** BEGIN Records to process **
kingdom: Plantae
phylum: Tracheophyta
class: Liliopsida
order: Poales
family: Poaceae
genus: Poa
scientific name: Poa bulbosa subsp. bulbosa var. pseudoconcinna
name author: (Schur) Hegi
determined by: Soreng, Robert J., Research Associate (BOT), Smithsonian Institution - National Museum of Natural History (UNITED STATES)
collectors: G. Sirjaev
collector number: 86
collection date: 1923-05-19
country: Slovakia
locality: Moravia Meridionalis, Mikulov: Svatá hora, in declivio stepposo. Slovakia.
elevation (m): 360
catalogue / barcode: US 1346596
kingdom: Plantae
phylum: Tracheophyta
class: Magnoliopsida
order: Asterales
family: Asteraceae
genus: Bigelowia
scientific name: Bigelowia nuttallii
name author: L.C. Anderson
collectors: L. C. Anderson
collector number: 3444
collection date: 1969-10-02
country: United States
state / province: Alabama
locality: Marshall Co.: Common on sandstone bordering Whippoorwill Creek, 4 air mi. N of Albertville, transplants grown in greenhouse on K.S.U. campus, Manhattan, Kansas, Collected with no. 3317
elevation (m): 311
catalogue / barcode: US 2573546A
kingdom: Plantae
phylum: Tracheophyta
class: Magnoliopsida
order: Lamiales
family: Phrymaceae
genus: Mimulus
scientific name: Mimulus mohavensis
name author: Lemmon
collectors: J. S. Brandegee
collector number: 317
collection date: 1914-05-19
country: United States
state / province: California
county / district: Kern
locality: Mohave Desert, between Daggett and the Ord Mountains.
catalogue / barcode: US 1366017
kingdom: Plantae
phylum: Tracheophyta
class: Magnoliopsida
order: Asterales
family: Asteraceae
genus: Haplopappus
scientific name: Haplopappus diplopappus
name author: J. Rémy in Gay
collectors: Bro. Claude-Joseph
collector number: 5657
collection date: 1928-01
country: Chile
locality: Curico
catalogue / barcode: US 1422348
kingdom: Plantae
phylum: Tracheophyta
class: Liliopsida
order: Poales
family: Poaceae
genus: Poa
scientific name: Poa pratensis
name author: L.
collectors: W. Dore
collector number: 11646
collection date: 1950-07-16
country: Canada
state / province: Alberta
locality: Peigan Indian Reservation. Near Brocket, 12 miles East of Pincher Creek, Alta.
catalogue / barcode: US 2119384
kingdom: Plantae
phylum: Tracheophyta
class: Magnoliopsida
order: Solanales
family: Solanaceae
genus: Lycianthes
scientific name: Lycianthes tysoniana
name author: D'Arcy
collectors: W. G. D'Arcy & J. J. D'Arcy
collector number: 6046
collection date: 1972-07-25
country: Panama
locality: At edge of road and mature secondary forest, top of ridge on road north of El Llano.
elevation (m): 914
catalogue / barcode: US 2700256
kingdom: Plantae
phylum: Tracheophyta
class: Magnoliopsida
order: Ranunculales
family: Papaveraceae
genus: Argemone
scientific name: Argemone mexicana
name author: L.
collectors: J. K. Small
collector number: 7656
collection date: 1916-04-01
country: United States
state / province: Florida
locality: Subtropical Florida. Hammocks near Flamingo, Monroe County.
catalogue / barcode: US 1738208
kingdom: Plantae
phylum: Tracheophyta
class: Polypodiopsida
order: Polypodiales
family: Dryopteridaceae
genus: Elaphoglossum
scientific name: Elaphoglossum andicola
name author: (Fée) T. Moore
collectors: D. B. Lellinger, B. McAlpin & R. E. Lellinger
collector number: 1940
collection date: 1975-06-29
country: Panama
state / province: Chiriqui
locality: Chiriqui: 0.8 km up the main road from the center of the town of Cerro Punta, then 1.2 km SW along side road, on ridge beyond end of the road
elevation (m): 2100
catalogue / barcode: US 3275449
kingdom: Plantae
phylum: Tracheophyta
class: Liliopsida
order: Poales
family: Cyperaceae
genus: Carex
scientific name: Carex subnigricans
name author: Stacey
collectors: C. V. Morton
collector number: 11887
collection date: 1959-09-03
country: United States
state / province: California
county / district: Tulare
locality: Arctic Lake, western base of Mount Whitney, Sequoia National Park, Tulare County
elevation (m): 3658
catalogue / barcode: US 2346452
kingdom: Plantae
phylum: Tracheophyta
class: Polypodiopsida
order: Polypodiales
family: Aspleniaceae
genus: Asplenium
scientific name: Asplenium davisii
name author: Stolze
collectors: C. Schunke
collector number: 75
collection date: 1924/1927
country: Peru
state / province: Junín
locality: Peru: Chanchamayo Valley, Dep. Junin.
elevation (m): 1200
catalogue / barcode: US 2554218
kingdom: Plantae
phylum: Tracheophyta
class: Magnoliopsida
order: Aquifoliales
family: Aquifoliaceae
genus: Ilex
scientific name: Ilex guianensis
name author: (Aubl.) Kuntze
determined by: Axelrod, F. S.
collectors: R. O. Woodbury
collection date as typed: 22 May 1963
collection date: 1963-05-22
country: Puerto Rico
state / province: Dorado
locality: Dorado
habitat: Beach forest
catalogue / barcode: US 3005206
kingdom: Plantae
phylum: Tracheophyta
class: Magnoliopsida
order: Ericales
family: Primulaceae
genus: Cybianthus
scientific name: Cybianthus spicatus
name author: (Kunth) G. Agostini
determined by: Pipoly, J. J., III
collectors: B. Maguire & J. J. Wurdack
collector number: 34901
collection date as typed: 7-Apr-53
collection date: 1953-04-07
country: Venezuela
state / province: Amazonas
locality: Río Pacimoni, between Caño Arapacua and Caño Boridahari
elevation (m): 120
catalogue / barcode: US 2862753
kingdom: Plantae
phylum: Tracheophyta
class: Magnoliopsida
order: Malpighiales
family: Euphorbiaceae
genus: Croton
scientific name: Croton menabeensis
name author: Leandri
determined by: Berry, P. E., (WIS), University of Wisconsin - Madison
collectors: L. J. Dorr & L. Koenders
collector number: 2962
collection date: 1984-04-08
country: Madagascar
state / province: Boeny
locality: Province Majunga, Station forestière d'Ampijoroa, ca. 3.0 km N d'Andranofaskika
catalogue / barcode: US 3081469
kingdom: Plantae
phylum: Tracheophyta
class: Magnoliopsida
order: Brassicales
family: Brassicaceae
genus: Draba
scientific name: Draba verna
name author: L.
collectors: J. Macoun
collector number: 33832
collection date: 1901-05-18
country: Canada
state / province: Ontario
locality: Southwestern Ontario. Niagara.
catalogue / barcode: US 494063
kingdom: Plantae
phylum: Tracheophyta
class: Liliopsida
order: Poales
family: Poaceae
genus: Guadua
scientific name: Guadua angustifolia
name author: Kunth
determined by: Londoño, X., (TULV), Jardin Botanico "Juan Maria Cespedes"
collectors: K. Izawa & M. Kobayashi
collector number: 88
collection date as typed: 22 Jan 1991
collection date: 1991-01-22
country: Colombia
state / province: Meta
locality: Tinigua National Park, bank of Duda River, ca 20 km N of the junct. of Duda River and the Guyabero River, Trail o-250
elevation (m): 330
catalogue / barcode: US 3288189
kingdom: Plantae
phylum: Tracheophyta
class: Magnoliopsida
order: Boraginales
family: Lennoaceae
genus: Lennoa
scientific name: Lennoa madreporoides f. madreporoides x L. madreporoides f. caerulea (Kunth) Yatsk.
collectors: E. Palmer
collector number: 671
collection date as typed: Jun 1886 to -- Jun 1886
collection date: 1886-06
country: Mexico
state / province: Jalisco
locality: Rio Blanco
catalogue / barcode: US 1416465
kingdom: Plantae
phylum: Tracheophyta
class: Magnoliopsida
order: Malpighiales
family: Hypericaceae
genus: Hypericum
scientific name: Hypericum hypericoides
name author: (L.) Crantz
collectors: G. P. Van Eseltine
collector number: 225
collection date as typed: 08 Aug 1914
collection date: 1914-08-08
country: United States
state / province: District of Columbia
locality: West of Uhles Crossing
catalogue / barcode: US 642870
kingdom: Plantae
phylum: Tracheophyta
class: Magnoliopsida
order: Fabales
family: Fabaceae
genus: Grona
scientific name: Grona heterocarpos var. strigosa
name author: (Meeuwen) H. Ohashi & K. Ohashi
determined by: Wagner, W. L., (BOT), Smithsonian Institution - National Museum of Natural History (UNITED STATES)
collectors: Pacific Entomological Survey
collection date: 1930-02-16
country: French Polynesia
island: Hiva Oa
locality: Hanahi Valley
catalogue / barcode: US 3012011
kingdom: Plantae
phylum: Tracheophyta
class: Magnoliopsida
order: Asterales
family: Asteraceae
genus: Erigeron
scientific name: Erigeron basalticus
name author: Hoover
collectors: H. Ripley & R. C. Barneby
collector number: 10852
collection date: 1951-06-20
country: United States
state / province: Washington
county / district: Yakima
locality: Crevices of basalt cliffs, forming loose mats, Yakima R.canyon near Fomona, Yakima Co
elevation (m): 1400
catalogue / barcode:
** END Records to process **
Aim: Copy out, character for character, the part of the items that opens with the line containing "catalogue / barcode: US 2554218" and closes with the line containing "scientific name: Cybianthus spicatus", both of those lines included.

Reply:
catalogue / barcode: US 2554218
kingdom: Plantae
phylum: Tracheophyta
class: Magnoliopsida
order: Aquifoliales
family: Aquifoliaceae
genus: Ilex
scientific name: Ilex guianensis
name author: (Aubl.) Kuntze
determined by: Axelrod, F. S.
collectors: R. O. Woodbury
collection date as typed: 22 May 1963
collection date: 1963-05-22
country: Puerto Rico
state / province: Dorado
locality: Dorado
habitat: Beach forest
catalogue / barcode: US 3005206
kingdom: Plantae
phylum: Tracheophyta
class: Magnoliopsida
order: Ericales
family: Primulaceae
genus: Cybianthus
scientific name: Cybianthus spicatus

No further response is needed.